コラム中国地域・海外

尖閣諸島で高まる脅威 中国は本気で奪いにくるのか?

 安倍政権がコロナ第2波の影響に悩まされるなか、中国はその政治的隙を突くように、尖閣諸島を占拠するための行動を本格化させている。

 まず、尖閣諸島についての最近の中国の発言はこれまでとは異なる。中国は、「日本の海上保安庁は日本漁船の尖閣接近を止められなかった」、「中国漁船が尖閣海域で何をしようと日本に言われる資格はない」など、尖閣は我々の領土であるとの主張をより明確に強く示すようになった。5月には、中国公船が日本の領海内に侵入して日本漁船を長時間に渡って追尾し、「中国の領海で違法操業している日本漁船を法に基づいて追尾・監視した」と主張した。今年4月中旬以降、尖閣周辺海域では中国公船の姿が毎日確認され、8月2日現在111日連続で、尖閣国有化宣言以降で最長の連続日数を更新し続けている。

今後は海警と軍との融合化した海洋覇権も

また、今後の海洋覇権活動の形態にも注意が必要となる。2018年、中国海警局は軍の最高機関である中央軍事委員会の指揮下にある人民武装部隊に編入され、全人代は今年6月、平時において軍と海警が共同で訓練し、戦時には海警が中央軍事委員会か軍の地域別組織である5つの「戦区」から直接指示を受けることを可能にすべく、人民武装部隊の法律を改正した。

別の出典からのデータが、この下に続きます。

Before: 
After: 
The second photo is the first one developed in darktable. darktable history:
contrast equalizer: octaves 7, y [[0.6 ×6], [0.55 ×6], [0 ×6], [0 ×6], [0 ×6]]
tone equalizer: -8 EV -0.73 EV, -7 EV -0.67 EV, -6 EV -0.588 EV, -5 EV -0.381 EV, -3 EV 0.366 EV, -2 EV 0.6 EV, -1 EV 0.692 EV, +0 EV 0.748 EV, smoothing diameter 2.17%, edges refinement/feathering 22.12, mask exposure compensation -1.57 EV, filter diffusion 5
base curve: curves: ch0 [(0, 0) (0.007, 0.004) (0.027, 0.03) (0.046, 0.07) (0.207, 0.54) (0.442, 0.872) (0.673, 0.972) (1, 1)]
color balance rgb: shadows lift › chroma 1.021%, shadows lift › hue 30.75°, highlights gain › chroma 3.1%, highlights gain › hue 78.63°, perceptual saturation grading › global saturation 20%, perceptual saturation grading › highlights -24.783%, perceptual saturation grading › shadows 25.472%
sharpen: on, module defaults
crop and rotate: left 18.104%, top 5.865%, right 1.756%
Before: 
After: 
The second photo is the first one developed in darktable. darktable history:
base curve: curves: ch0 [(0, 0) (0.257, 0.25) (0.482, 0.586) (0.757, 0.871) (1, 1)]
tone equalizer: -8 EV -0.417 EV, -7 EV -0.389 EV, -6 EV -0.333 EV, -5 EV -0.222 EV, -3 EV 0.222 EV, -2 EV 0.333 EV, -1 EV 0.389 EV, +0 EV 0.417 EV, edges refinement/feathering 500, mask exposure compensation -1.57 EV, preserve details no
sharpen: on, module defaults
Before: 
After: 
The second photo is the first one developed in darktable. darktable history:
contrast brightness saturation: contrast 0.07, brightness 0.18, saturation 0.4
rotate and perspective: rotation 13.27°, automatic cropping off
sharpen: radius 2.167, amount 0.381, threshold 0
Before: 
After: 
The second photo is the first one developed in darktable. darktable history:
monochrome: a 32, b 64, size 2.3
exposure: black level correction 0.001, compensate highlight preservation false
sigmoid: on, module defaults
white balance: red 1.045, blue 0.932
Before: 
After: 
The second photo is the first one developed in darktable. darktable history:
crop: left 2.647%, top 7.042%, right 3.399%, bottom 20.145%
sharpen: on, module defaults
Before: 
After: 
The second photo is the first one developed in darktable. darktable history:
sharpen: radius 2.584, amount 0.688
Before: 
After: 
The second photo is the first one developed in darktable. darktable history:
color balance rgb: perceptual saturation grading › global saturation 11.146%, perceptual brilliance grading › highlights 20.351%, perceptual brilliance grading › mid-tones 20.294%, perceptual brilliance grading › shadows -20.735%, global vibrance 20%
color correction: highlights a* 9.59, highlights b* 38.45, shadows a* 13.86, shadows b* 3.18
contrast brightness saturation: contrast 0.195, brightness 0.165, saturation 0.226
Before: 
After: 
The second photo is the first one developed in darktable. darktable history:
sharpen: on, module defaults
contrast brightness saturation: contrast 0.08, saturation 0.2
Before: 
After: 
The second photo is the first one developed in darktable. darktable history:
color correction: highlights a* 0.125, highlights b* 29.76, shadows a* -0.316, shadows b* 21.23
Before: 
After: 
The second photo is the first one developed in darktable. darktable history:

 これによって、中国漁船と海警局巡視船、軍艦などの一体化した行動が増え、尖閣周辺や南シナ海での海洋覇権活動が一層顕著になる可能性もある。最近では、海警局巡視船の尖閣周辺での航行の際、台湾海域に軍所属のフリゲート艦やミサイル艦、中国本土では地対艦ミサイル部隊が連動して行動していたことが明らかとなった。中国漁船の武装化、中国漁船を偽った軍艦、海上民兵の投入なども大きな懸念事項で、最前線で対処に当たる海上保安官の身の安全がこれまで以上に心配となる。中国としては、軍事機能と警察機能との融合によって日本の行動を抑止し、尖閣諸島の奪取に漕ぎ着けたい狙いがある。

コロナ禍を利用する中国 日本の対応を探る

 8月2日現在、コロナ第2波で感染者が最も多いのは東京だが、人口10万人あたりの感染者数は沖縄が最も多く、玉置知事は病床が不足していると警戒を強めている。在沖米軍での感染者数も多くなっており、コロナ第2波が米軍兵や自衛隊員1人1人の安全と健康を脅かすことになれば、それは必然的に在沖米軍と自衛隊の運用能力に支障をきたすようになる。中国としては、コロナ第2波によって生じた政治的隙を突くことで、海警と軍の一体化行動、海上民兵の投入など計画してきたさまざまなオプションを試そうとしている。そして、日本や米国がどういった反応を示すかを注視し、現状打破に向けた戦略を長期的な視野で達成しようとしている。習政権は中国の海洋強国化を押し進めているが、それにデッドラインは存在せず、持久戦になる覚悟は織り込み済みであろう。

 今月16日に、中国が尖閣諸島周辺で設定した休漁期間が終了するが、それに合わせて中国が大漁船団などとして尖閣諸島周辺での活動を活発化させる恐れがある。大漁船団には武装漁船や海上民兵も含まれている可能性があり、今後さらに中国による挑発がエスカレートしそうな感じだ。